**Défi 1**. Quelles lignes des entrées ci-dessous contiennent la chaîne « pixels » ? Repérez-les et recopiez-les en entier, sachant que la casse compte.

**Extrait du document**.
━━━━━━━━━━

Principale conséquence de la montée en puissance du marché indien, son répertoire local, qui pèse 70 % des écoutes dans le pays, voit son audience croitre de manière exponentielle. Sur Spotify, ses volumes d’écoutes ont progressé de 2000 % en cinq ans, a indiqué le numéro un mondial du streaming.
En 2023, la part de l’hindi dans le top 10 000 des titres les plus écoutés dans le monde a été de 7,8 %, contre 6,1 % en 2022 et 3,8 % en 2021, selon Luminate. L’hindi se classe en 3ième position derrière l’anglais (passé de 67 % à 55 % des titres du top 10 000 entre 2021 et 2023) et l’espagnol (passé 12,4 % à 10 %).
Le Brésil de retour dans le top 10
Avec 86,3 % de ses revenus en provenance du streaming, le marché de gros sud-américain de la musique enregistrée a progressé de 19,4 % en 2023, indique l’IFPI dans son dernier Global Music Report. Cette croissance avait été de 25,9 % en 2022, et de 31,2 % en 2021. Le Brésil et le Mexique sont les deux principaux marchés du sous-continent, loin devant l’Argentine, le Chili et la Colombie. Ils pèsent environ 75 % du marché sud-américain à eux seuls.

━━━━━━━━━━

**Données d'entrée**.
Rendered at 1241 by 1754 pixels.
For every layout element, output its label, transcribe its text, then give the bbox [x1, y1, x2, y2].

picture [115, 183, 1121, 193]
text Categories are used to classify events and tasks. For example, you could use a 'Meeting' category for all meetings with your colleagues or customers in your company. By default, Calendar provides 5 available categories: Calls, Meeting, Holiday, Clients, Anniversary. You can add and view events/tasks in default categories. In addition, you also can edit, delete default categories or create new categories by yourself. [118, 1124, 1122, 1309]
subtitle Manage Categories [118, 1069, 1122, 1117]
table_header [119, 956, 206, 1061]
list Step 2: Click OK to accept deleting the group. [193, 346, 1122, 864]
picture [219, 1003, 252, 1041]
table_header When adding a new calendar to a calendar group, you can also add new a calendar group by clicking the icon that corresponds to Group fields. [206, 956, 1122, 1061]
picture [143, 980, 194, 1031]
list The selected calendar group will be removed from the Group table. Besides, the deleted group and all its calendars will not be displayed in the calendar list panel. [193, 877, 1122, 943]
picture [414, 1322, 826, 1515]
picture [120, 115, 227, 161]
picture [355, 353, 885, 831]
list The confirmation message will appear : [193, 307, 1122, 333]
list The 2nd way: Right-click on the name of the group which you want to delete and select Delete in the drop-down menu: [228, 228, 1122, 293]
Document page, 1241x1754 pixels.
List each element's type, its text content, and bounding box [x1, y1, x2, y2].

━━━━━━━━━━

**Défi 2**. Prolongez le texte sur le marché de la musique enregistrée à partir de sa dernière phrase.

**Réponse 1**.
Rendered at 1241 by 1754 pixels.
Document page, 1241x1754 pixels.

**Réponse 2**.
Le marché de gros brésilien a pesé 2,9 milliards de réals en 2023 (477,5 M€), selon la branche locale de l’IFPI Pro-Musica12, affichant une progression de 13,4 % sur un an (+ 15,4 % en 2022), et se classant au 9ième rang mondial devant l’Australie et derrière le Canada. Le streaming, qui est son principal levier de croissance, avec des revenus en hausse de 21,9 % sur un an, a pesé à lui seul 2,5 milliards de réals (411 M€), soit 87 % du marché de gros.
Les revenus générés par les artistes brésiliens sur Spotify ont atteint 1,2 milliard de reals l’an dernier (208 M€) a indiqué la plateforme de streaming, soit une progression de 600 % depuis 2017. Parmi les 200 chansons les plus diffusées au Brésil en 2023, la musique brésilienne détenait une part de 93,5 %.
Le Brésil n’est pas à proprement parler un nouveau marché de la musique. En 1999, quand les ventes de CD, alors principale source de revenus de l’industrie phonographique, atteignaient leur sommet, le pays se classait 6ième derrière la France dans le top 10 des marchés mondiaux. Il pesait alors 814 millions de réals13, soit 407 millions de dollars de l’époque, et 761 millions de dollars d’aujourd’hui (704 M€).
Le marché de gros brésilien a atteint son sommet en 2000, à hauteur de 890 millions de réals, soit 832 millions de dollars d’aujourd’hui (770 M€). Nettement affecté par la crise du disque, il a disparu du top 10 des marchés mondiaux en 200214 (il n’y fera un retour intermittent qu’à partir de 2010), et a atteint son plus bas en 2014, à hauteur de 454,5 millions de réals (237 M€ d’aujourd’hui)15, avant de commencer à rebondir en 201516. Son poids est désormais supérieur à celui des marchés italien ou espagnol.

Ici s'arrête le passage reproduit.